[Materials provided Boundary: Start]

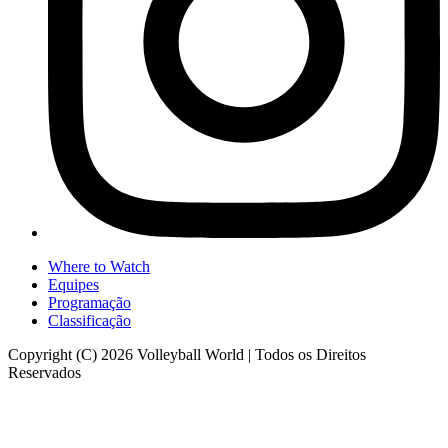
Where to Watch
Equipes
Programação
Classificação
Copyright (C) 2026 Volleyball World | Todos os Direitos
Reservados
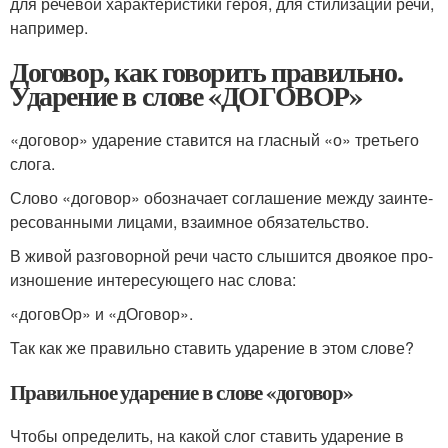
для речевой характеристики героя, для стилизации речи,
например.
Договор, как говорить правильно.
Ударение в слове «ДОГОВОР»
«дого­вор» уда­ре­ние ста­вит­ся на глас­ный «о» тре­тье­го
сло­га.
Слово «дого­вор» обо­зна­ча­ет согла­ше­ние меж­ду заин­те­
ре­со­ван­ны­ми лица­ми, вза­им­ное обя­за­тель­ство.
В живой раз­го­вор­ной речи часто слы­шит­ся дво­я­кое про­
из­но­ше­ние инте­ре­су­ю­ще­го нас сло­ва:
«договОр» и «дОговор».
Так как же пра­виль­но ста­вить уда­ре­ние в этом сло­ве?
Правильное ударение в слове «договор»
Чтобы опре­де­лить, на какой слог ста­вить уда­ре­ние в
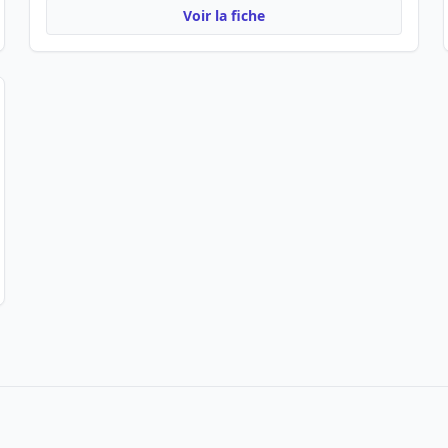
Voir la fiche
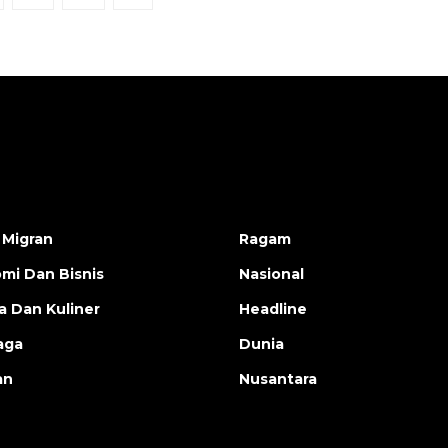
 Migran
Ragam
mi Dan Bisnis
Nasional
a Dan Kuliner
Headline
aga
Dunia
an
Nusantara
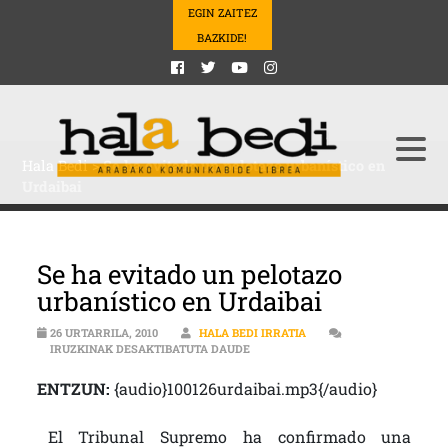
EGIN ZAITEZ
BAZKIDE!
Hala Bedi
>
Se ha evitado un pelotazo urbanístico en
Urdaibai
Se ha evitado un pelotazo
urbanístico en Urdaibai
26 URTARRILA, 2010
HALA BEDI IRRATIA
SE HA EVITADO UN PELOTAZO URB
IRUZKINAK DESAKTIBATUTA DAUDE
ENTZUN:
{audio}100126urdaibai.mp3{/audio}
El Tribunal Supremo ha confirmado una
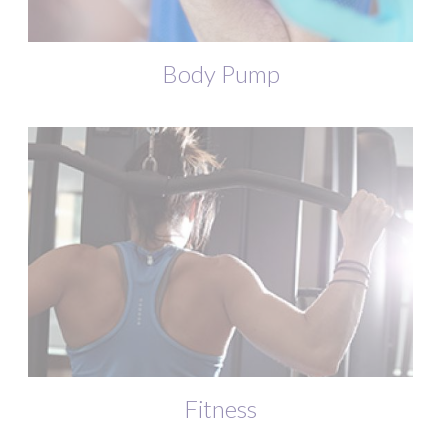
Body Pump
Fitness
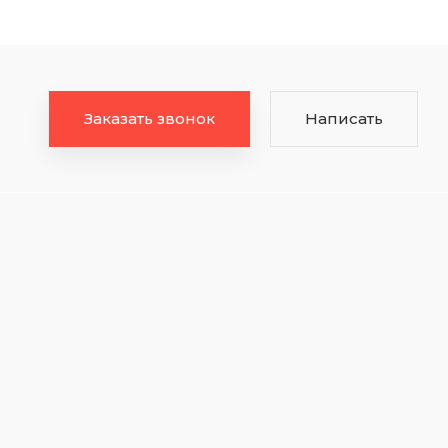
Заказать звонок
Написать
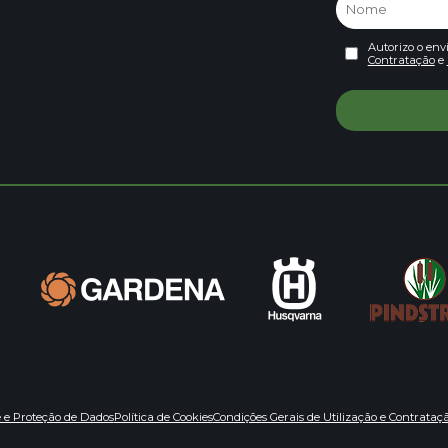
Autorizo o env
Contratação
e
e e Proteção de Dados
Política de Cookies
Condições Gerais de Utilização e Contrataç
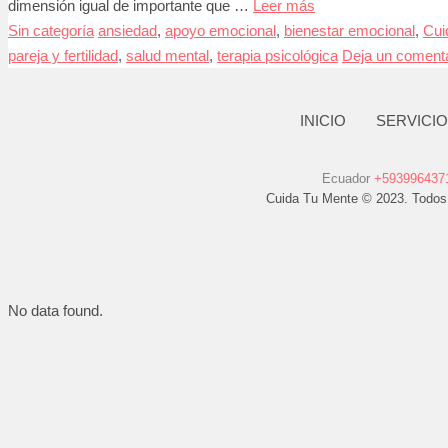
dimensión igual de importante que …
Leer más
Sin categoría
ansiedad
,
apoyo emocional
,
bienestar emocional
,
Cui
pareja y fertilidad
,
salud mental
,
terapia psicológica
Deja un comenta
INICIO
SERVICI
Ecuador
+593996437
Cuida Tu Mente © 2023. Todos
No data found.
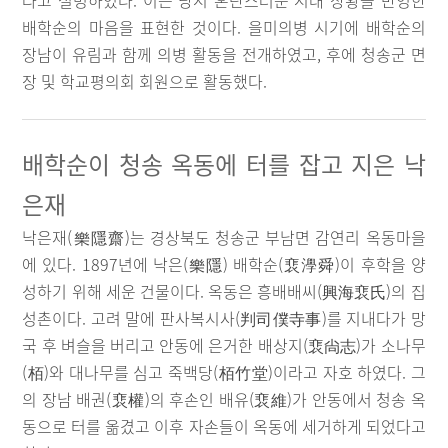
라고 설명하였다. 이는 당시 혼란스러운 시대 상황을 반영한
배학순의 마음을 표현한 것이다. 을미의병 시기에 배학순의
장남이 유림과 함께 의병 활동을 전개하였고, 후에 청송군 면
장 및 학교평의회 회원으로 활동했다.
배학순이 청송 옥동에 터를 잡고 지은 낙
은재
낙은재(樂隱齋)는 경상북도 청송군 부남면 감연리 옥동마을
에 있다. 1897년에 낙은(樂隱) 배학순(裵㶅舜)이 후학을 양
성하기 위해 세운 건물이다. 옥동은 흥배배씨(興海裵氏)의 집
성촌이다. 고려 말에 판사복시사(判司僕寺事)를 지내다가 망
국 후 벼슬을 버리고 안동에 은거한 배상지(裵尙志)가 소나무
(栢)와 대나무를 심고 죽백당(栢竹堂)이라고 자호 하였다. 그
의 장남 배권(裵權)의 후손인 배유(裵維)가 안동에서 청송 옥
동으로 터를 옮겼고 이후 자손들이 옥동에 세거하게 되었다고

[Materials provided Boundary: End]

_Instructions for the task_: Would you please set down the listing above exactly, minus its images?

_Exercise solution_:
Where to Watch
Equipes
Programação
Classificação
Copyright (C) 2026 Volleyball World | Todos os Direitos
Reservados
для речевой характеристики героя, для стилизации речи,
например.
Договор, как говорить правильно.
Ударение в слове «ДОГОВОР»
«дого­вор» уда­ре­ние ста­вит­ся на глас­ный «о» тре­тье­го
сло­га.
Слово «дого­вор» обо­зна­ча­ет согла­ше­ние меж­ду заин­те­
ре­со­ван­ны­ми лица­ми, вза­им­ное обя­за­тель­ство.
В живой раз­го­вор­ной речи часто слы­шит­ся дво­я­кое про­
из­но­ше­ние инте­ре­су­ю­ще­го нас сло­ва:
«договОр» и «дОговор».
Так как же пра­виль­но ста­вить уда­ре­ние в этом сло­ве?
Правильное ударение в слове «договор»
Чтобы опре­де­лить, на какой слог ста­вить уда­ре­ние в
Voir la fiche
 Migran
Ragam
mi Dan Bisnis
Nasional
a Dan Kuliner
Headline
aga
Dunia
an
Nusantara
EGIN ZAITEZ
BAZKIDE!
Hala Bedi
>
Se ha evitado un pelotazo urbanístico en
Urdaibai
Se ha evitado un pelotazo
urbanístico en Urdaibai
26 URTARRILA, 2010
HALA BEDI IRRATIA
SE HA EVITADO UN PELOTAZO URB
IRUZKINAK DESAKTIBATUTA DAUDE
ENTZUN:
{audio}100126urdaibai.mp3{/audio}
El Tribunal Supremo ha confirmado una
Body Pump
Fitness
Заказать звонок
Написать
Autorizo o env
Contratação
e
e e Proteção de Dados
Política de Cookies
Condições Gerais de Utilização e Contrataç
dimensión igual de importante que …
Leer más
Sin categoría
ansiedad
,
apoyo emocional
,
bienestar emocional
,
Cui
pareja y fertilidad
,
salud mental
,
terapia psicológica
Deja un comenta
INICIO
SERVICI
Ecuador
+593996437
Cuida Tu Mente © 2023. Todos
No data found.
라고 설명하였다. 이는 당시 혼란스러운 시대 상황을 반영한
배학순의 마음을 표현한 것이다. 을미의병 시기에 배학순의
장남이 유림과 함께 의병 활동을 전개하였고, 후에 청송군 면
장 및 학교평의회 회원으로 활동했다.
배학순이 청송 옥동에 터를 잡고 지은 낙
은재
낙은재(樂隱齋)는 경상북도 청송군 부남면 감연리 옥동마을
에 있다. 1897년에 낙은(樂隱) 배학순(裵㶅舜)이 후학을 양
성하기 위해 세운 건물이다. 옥동은 흥배배씨(興海裵氏)의 집
성촌이다. 고려 말에 판사복시사(判司僕寺事)를 지내다가 망
국 후 벼슬을 버리고 안동에 은거한 배상지(裵尙志)가 소나무
(栢)와 대나무를 심고 죽백당(栢竹堂)이라고 자호 하였다. 그
의 장남 배권(裵權)의 후손인 배유(裵維)가 안동에서 청송 옥
동으로 터를 옮겼고 이후 자손들이 옥동에 세거하게 되었다고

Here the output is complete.